There are no medical treatments for high levels of Lipoprotein(a). That means eating healthy foods and getting exercise is vital.
When I arrived in the ER, I actually walked in, and was awake while they performed an EKG. I heard them call me as a Code Blue because one of my arteries was 100% blocked, and a second one was 80% blocked.
The next day, the cardiologist was telling me how surprised he was that my artery hadn’t ruptured. Usually with a 100% blockage they blow, which increases the odds of dying.
Both the cardiologist and nurse attributed my healthy lifestyle as a big factor in how I was able to survive a massive heart attack.
I survived my heart attack without open heart surgery, having two stents placed to keep my arteries open. But still, my heart was damaged, and is functioning at about 45% of its capacity.
Like any muscle that is injured, it will take time to heal.

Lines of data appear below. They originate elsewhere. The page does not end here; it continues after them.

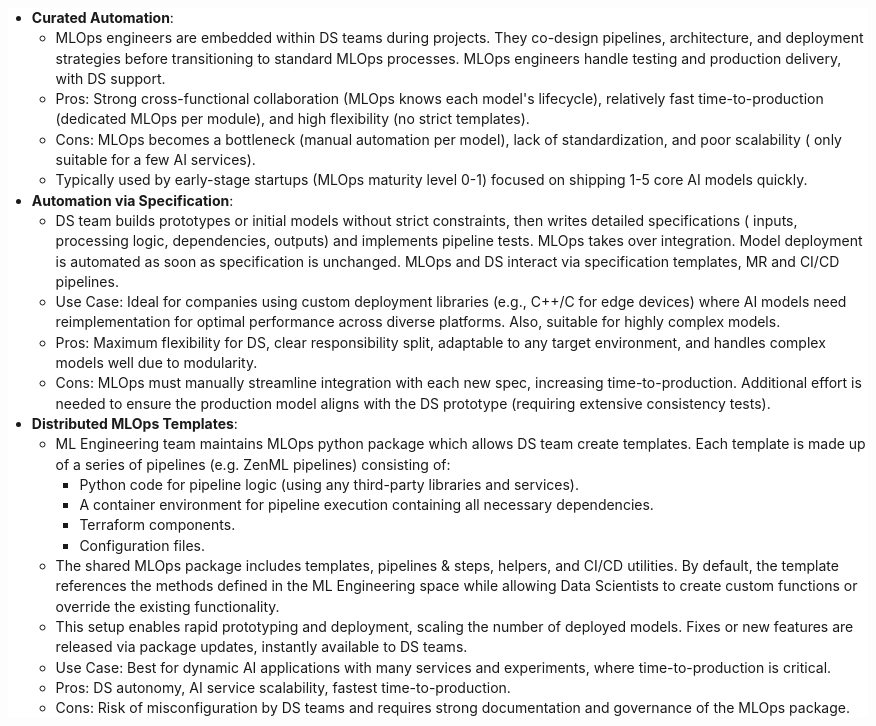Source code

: - **Curated Automation**:
    - MLOps engineers are embedded within DS teams during projects. They co-design pipelines, architecture, and
      deployment strategies before transitioning to standard MLOps processes. MLOps engineers handle testing and
      production delivery, with DS support.
    - Pros: Strong cross-functional collaboration (MLOps knows each model's lifecycle), relatively fast
      time-to-production (dedicated MLOps per module), and high flexibility (no strict templates).
    - Cons: MLOps becomes a bottleneck (manual automation per model), lack of standardization, and poor scalability (
      only suitable for a few AI services).
    - Typically used by early-stage startups (MLOps maturity level 0-1) focused on shipping 1-5 core AI models quickly.
- **Automation via Specification**:
    - DS team builds prototypes or initial models without strict constraints, then writes detailed specifications (
      inputs, processing logic, dependencies, outputs) and implements pipeline tests. MLOps takes over integration.
      Model deployment is automated as soon as specification is unchanged. MLOps and DS interact via specification
      templates, MR and CI/CD pipelines.
    - Use Case: Ideal for companies using custom deployment libraries (e.g., C++/C for edge devices) where AI models
      need reimplementation for optimal performance across diverse platforms. Also, suitable for highly complex models.
    - Pros: Maximum flexibility for DS, clear responsibility split, adaptable to any target environment, and handles
      complex models well due to modularity.
    - Cons: MLOps must manually streamline integration with each new spec, increasing time-to-production. Additional
      effort is needed to ensure the production model aligns with the DS prototype (requiring extensive consistency
      tests).
- **Distributed MLOps Templates**:
    - ML Engineering team maintains MLOps python package which allows DS team create templates. Each template is made up
      of a series of pipelines (e.g. ZenML pipelines) consisting of:
        - Python code for pipeline logic (using any third-party libraries and services).
        - A container environment for pipeline execution containing all necessary dependencies.
        - Terraform components.
        - Configuration files.
    - The shared MLOps package includes templates, pipelines & steps, helpers, and CI/CD utilities. By default, the
      template references the methods defined in the ML Engineering space while allowing Data Scientists to create
      custom functions or override the existing functionality.
    - This setup enables rapid prototyping and deployment, scaling the number of deployed models. Fixes or new features
      are released via package updates, instantly available to DS teams.
    - Use Case: Best for dynamic AI applications with many services and experiments, where time-to-production is
      critical.
    - Pros: DS autonomy, AI service scalability, fastest time-to-production.
    - Cons: Risk of misconfiguration by DS teams and requires strong documentation and governance of the MLOps package.
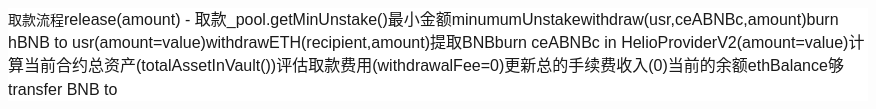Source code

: <rect x="100" y="75" fill="#EDF2AE" stroke="#666" width="150" height="36" rx="0" ry="0" class="note"></rect><text x="175" y="80" text-anchor="middle" dominant-baseline="middle" alignment-baseline="middle" class="noteText" dy="1em" style="font-family: &quot;trebuchet ms&quot;, verdana, arial, sans-serif; font-size: 14px; font-weight: 400;"><tspan x="175">取款流程</tspan></text></g><text x="232" y="126" text-anchor="middle" dominant-baseline="middle" alignment-baseline="middle" class="messageText" dy="1em" style="font-family: &quot;trebuchet ms&quot;, verdana, arial, sans-serif; font-size: 16px; font-weight: 400;">release(amount) - 取款</text><line x1="75" y1="167" x2="388" y2="167" class="messageLine0" stroke-width="2" stroke="none" marker-end="url(#arrowhead)" style="fill: none;"></line><text x="521" y="182" text-anchor="middle" dominant-baseline="middle" alignment-baseline="middle" class="messageText" dy="1em" style="font-family: &quot;trebuchet ms&quot;, verdana, arial, sans-serif; font-size: 16px; font-weight: 400;">_pool.getMinUnstake()</text><line x1="388" y1="223" x2="654" y2="223" class="messageLine0" stroke-width="2" stroke="none" marker-end="url(#arrowhead)" style="fill: none;"></line><text x="521" y="238" text-anchor="middle" dominant-baseline="middle" alignment-baseline="middle" class="messageText" dy="1em" style="font-family: &quot;trebuchet ms&quot;, verdana, arial, sans-serif; font-size: 16px; font-weight: 400;">最小金额minumumUnstake</text><line x1="654" y1="279" x2="388" y2="279" class="messageLine0" stroke-width="2" stroke="none" marker-end="url(#arrowhead)" style="fill: none;"></line><text x="1461" y="294" text-anchor="middle" dominant-baseline="middle" alignment-baseline="middle" class="messageText" dy="1em" style="font-family: &quot;trebuchet ms&quot;, verdana, arial, sans-serif; font-size: 16px; font-weight: 400;">withdraw(usr,ceABNBc,amount)</text><line x1="388" y1="335" x2="2533.5" y2="335" class="messageLine0" stroke-width="2" stroke="none" marker-end="url(#arrowhead)" style="fill: none;"></line><text x="232" y="350" text-anchor="middle" dominant-baseline="middle" alignment-baseline="middle" class="messageText" dy="1em" style="font-family: &quot;trebuchet ms&quot;, verdana, arial, sans-serif; font-size: 16px; font-weight: 400;">burn hBNB to usr(amount=value)</text><line x1="388" y1="391" x2="75" y2="391" class="messageLine0" stroke-width="2" stroke="none" marker-end="url(#arrowhead)" style="fill: none;"></line><text x="723" y="406" text-anchor="middle" dominant-baseline="middle" alignment-baseline="middle" class="messageText" dy="1em" style="font-family: &quot;trebuchet ms&quot;, verdana, arial, sans-serif; font-size: 16px; font-weight: 400;">withdrawETH(recipient,amount)提取BNB</text><line x1="388" y1="447" x2="1058.5" y2="447" class="messageLine0" stroke-width="2" stroke="none" marker-end="url(#arrowhead)" style="fill: none;"></line><text x="723" y="462" text-anchor="middle" dominant-baseline="middle" alignment-baseline="middle" class="messageText" dy="1em" style="font-family: &quot;trebuchet ms&quot;, verdana, arial, sans-serif; font-size: 16px; font-weight: 400;">burn ceABNBc in HelioProviderV2(amount=value)</text><line x1="1058.5" y1="503" x2="388" y2="503" class="messageLine0" stroke-width="2" stroke="none" marker-end="url(#arrowhead)" style="fill: none;"></line><text x="1059" y="518" text-anchor="middle" dominant-baseline="middle" alignment-baseline="middle" class="messageText" dy="1em" style="font-family: &quot;trebuchet ms&quot;, verdana, arial, sans-serif; font-size: 16px; font-weight: 400;">计算当前合约总资产(totalAssetInVault())</text><path d="M 1058.5,559 C 1118.5,549 1118.5,589 1058.5,579" class="messageLine0" stroke-width="2" stroke="none" marker-end="url(#arrowhead)" style="fill: none;"></path><text x="1059" y="604" text-anchor="middle" dominant-baseline="middle" alignment-baseline="middle" class="messageText" dy="1em" style="font-family: &quot;trebuchet ms&quot;, verdana, arial, sans-serif; font-size: 16px; font-weight: 400;">评估取款费用(withdrawalFee=0)</text><path d="M 1058.5,645 C 1118.5,635 1118.5,675 1058.5,665" class="messageLine0" stroke-width="2" stroke="none" marker-end="url(#arrowhead)" style="fill: none;"></path><text x="1059" y="690" text-anchor="middle" dominant-baseline="middle" alignment-baseline="middle" class="messageText" dy="1em" style="font-family: &quot;trebuchet ms&quot;, verdana, arial, sans-serif; font-size: 16px; font-weight: 400;">更新总的手续费收入(0)</text><path d="M 1058.5,723 C 1118.5,713 1118.5,753 1058.5,743" class="messageLine0" stroke-width="2" stroke="none" marker-end="url(#arrowhead)" style="fill: none;"></path><text x="1059" y="768" text-anchor="middle" dominant-baseline="middle" alignment-baseline="middle" class="messageText" dy="1em" style="font-family: &quot;trebuchet ms&quot;, verdana, arial, sans-serif; font-size: 16px; font-weight: 400;">当前的余额ethBalance够</text><path d="M 1058.5,809 C 1118.5,799 1118.5,839 1058.5,829" class="messageLine0" stroke-width="2" stroke="none" marker-end="url(#arrowhead)" style="fill: none;"></path><text x="567" y="854" text-anchor="middle" dominant-baseline="middle" alignment-baseline="middle" class="messageText" dy="1em" style="font-family: &quot;trebuchet ms&quot;, verdana, arial, sans-serif; font-size: 16px; font-weight: 400;">transfer BNB to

Initially, my cardiologist advised staying off all nutritional supplements. But I consider the organic whole food supplements I take as essential to health. So, I asked the doc to look over the labels of what I take.
When he came back he told me he was impressed, and that not only should I continue taking them but that I should probably increase my intake!
He went on to explain that most supplements have synthetic vitamins which interact with medication, but that organic whole foods don’t have this issue and would greatly benefit my body.
Not only will organic whole foods support my overall recovery, greens are also a source of healthy nitrates that help to boost nitric oxide production, which is good for the heart.